*What is required:*
Only the lines below from the one containing "41: (518, 359, 1.48)" to the one containing "62: (912, 25, 1.23)" should be repeated, both included and unchanged.

Stored data entries

= = = = = = =

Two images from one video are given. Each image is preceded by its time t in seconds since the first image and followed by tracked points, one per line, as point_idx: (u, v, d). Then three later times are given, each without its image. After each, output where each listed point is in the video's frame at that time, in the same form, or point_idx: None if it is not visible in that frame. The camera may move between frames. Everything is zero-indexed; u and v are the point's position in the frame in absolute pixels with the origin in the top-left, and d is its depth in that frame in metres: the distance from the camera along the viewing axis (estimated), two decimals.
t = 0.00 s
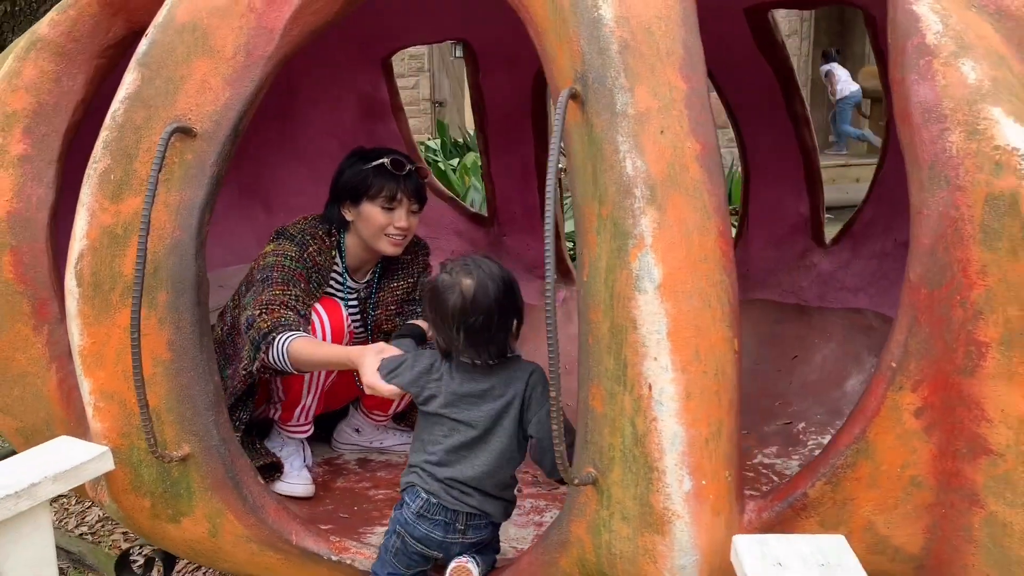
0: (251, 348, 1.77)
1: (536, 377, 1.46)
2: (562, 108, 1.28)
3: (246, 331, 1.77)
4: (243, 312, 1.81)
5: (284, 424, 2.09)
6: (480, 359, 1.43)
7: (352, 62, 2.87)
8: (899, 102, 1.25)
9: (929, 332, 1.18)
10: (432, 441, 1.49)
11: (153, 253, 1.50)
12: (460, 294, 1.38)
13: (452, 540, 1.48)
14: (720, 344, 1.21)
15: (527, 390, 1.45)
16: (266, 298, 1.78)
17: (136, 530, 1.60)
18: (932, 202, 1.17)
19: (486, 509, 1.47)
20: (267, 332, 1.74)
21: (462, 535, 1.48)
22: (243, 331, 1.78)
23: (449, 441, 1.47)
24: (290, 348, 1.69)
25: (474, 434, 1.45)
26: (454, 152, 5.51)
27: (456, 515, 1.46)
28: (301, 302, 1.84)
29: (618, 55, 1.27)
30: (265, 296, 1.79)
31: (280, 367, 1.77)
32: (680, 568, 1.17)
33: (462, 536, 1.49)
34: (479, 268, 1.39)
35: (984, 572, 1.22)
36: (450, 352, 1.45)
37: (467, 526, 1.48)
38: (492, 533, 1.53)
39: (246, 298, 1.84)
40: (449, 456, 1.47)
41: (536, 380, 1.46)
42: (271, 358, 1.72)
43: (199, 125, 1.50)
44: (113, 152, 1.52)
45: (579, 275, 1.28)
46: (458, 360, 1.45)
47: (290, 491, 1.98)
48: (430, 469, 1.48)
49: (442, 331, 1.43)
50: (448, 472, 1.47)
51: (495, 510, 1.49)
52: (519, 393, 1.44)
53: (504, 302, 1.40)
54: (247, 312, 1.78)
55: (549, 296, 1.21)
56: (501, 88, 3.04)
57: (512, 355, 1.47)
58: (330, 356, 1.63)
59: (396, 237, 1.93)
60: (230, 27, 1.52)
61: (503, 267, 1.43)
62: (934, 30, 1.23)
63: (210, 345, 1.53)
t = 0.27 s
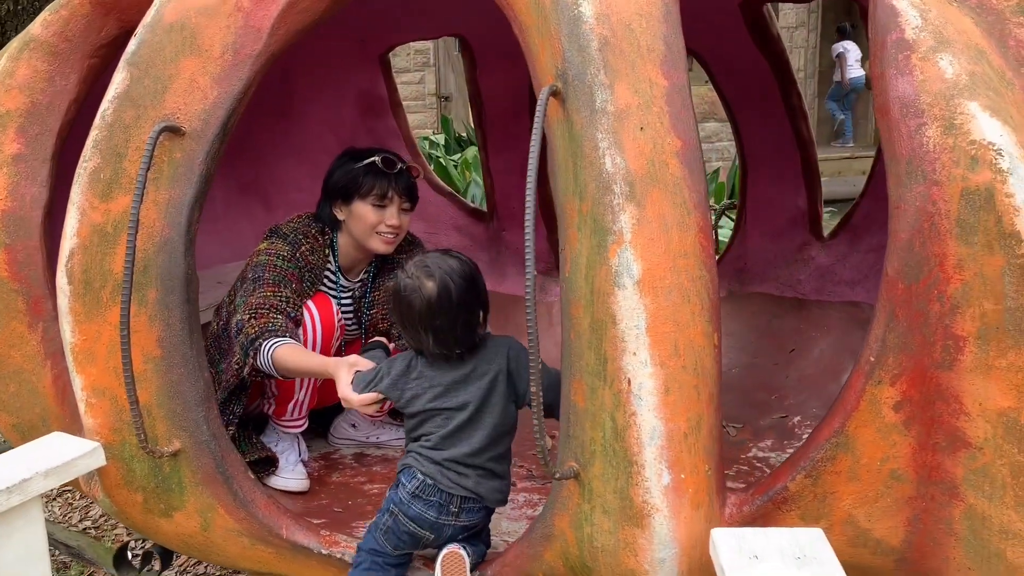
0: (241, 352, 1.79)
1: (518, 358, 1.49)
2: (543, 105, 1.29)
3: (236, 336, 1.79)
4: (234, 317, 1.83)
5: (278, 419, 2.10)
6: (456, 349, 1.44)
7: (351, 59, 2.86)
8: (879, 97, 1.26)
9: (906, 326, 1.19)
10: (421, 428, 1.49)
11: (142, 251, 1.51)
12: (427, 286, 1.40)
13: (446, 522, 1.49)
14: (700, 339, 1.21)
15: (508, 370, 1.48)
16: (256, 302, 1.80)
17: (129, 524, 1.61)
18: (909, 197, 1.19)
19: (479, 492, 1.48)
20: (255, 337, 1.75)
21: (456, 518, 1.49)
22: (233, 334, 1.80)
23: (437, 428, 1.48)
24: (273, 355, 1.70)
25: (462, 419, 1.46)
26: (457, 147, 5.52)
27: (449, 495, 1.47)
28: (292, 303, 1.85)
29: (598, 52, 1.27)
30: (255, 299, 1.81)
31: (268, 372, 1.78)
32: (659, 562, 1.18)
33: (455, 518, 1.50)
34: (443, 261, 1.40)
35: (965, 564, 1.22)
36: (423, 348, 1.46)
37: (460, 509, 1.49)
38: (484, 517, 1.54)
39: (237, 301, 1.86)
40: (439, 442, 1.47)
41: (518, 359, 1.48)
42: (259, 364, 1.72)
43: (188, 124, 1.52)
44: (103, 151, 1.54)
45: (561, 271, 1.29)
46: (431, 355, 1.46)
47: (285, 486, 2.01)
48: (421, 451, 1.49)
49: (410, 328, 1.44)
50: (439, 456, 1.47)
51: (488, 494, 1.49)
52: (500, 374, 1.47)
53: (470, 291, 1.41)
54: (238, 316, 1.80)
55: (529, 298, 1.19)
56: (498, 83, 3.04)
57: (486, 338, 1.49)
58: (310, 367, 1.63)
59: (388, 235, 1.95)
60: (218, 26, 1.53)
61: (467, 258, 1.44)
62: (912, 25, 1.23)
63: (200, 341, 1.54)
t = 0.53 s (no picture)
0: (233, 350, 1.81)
1: (507, 337, 1.51)
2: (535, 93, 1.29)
3: (227, 334, 1.81)
4: (224, 316, 1.85)
5: (277, 410, 2.11)
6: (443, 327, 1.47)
7: (353, 50, 2.86)
8: (871, 85, 1.26)
9: (897, 314, 1.19)
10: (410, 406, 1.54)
11: (138, 242, 1.52)
12: (412, 262, 1.42)
13: (431, 496, 1.55)
14: (690, 328, 1.21)
15: (496, 350, 1.50)
16: (246, 300, 1.82)
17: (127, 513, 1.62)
18: (900, 184, 1.19)
19: (465, 471, 1.52)
20: (245, 335, 1.77)
21: (439, 495, 1.54)
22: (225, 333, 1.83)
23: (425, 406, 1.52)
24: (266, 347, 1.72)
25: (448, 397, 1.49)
26: (462, 140, 5.52)
27: (434, 472, 1.53)
28: (283, 300, 1.87)
29: (589, 40, 1.27)
30: (245, 298, 1.83)
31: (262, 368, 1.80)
32: (650, 550, 1.18)
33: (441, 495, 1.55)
34: (428, 233, 1.44)
35: (957, 553, 1.22)
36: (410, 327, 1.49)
37: (444, 486, 1.54)
38: (474, 497, 1.57)
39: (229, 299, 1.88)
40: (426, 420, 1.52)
41: (507, 338, 1.51)
42: (252, 360, 1.75)
43: (184, 114, 1.52)
44: (99, 141, 1.55)
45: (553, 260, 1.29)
46: (418, 334, 1.49)
47: (285, 476, 2.02)
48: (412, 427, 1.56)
49: (400, 305, 1.47)
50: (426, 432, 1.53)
51: (476, 474, 1.52)
52: (487, 353, 1.49)
53: (456, 265, 1.45)
54: (229, 315, 1.82)
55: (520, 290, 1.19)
56: (500, 75, 3.05)
57: (476, 317, 1.51)
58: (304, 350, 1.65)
59: (376, 231, 1.94)
60: (214, 16, 1.53)
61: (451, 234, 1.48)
62: (905, 12, 1.23)
63: (196, 331, 1.55)
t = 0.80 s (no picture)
0: (228, 352, 1.84)
1: (504, 323, 1.53)
2: (536, 90, 1.29)
3: (222, 337, 1.84)
4: (220, 319, 1.88)
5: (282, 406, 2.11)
6: (440, 314, 1.49)
7: (361, 46, 2.86)
8: (875, 81, 1.25)
9: (900, 312, 1.18)
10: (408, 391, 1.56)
11: (144, 238, 1.52)
12: (413, 252, 1.42)
13: (428, 477, 1.57)
14: (692, 325, 1.21)
15: (492, 335, 1.52)
16: (240, 303, 1.84)
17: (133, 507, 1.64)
18: (903, 180, 1.18)
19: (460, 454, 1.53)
20: (241, 337, 1.79)
21: (433, 476, 1.56)
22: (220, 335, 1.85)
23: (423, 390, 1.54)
24: (266, 348, 1.75)
25: (444, 380, 1.51)
26: (471, 136, 5.52)
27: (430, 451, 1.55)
28: (276, 303, 1.88)
29: (591, 36, 1.27)
30: (239, 300, 1.85)
31: (260, 367, 1.82)
32: (651, 547, 1.18)
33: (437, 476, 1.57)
34: (429, 225, 1.43)
35: (961, 552, 1.21)
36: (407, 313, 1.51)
37: (439, 468, 1.56)
38: (470, 483, 1.57)
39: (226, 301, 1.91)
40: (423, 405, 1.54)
41: (503, 325, 1.53)
42: (250, 362, 1.78)
43: (189, 111, 1.53)
44: (104, 138, 1.55)
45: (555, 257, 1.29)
46: (416, 321, 1.51)
47: (291, 471, 2.03)
48: (411, 410, 1.58)
49: (399, 294, 1.48)
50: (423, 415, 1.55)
51: (470, 456, 1.54)
52: (483, 337, 1.51)
53: (455, 257, 1.44)
54: (224, 317, 1.85)
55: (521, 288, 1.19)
56: (508, 71, 3.04)
57: (473, 306, 1.53)
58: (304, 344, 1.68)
59: (371, 233, 1.95)
60: (218, 13, 1.54)
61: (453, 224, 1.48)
62: (909, 7, 1.22)
63: (201, 327, 1.56)
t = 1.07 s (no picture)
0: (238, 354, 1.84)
1: (504, 325, 1.57)
2: (549, 88, 1.29)
3: (232, 339, 1.84)
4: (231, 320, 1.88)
5: (297, 403, 2.12)
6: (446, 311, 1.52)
7: (375, 45, 2.87)
8: (891, 78, 1.24)
9: (916, 312, 1.17)
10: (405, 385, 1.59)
11: (158, 237, 1.53)
12: (430, 250, 1.44)
13: (423, 466, 1.59)
14: (706, 325, 1.20)
15: (493, 336, 1.55)
16: (250, 306, 1.83)
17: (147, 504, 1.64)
18: (919, 179, 1.17)
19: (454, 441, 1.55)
20: (251, 340, 1.80)
21: (429, 464, 1.58)
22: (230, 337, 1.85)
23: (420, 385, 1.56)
24: (275, 354, 1.76)
25: (443, 374, 1.54)
26: (485, 135, 5.53)
27: (423, 439, 1.57)
28: (286, 306, 1.87)
29: (604, 34, 1.26)
30: (249, 303, 1.84)
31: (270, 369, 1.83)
32: (663, 548, 1.17)
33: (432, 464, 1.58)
34: (448, 224, 1.45)
35: (977, 554, 1.20)
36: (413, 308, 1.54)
37: (435, 456, 1.57)
38: (467, 468, 1.57)
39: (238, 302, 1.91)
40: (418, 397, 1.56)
41: (504, 328, 1.56)
42: (258, 366, 1.79)
43: (203, 110, 1.53)
44: (119, 137, 1.56)
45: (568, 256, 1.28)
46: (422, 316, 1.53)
47: (303, 470, 2.03)
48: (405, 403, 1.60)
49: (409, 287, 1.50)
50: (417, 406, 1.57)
51: (459, 447, 1.56)
52: (484, 337, 1.55)
53: (469, 257, 1.47)
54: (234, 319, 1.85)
55: (533, 287, 1.18)
56: (522, 69, 3.04)
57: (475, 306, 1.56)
58: (311, 350, 1.70)
59: (387, 236, 1.96)
60: (232, 12, 1.54)
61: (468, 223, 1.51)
62: (926, 4, 1.21)
63: (215, 325, 1.56)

= = = = = = =

*Written solution:*
41: (518, 359, 1.48)
42: (259, 364, 1.72)
43: (188, 124, 1.52)
44: (103, 151, 1.54)
45: (561, 271, 1.29)
46: (431, 355, 1.46)
47: (285, 486, 2.01)
48: (421, 451, 1.49)
49: (410, 328, 1.44)
50: (439, 456, 1.47)
51: (488, 494, 1.49)
52: (500, 374, 1.47)
53: (470, 291, 1.41)
54: (238, 316, 1.80)
55: (529, 298, 1.19)
56: (498, 83, 3.04)
57: (486, 338, 1.49)
58: (310, 367, 1.63)
59: (388, 235, 1.95)
60: (218, 26, 1.53)
61: (467, 258, 1.44)
62: (912, 25, 1.23)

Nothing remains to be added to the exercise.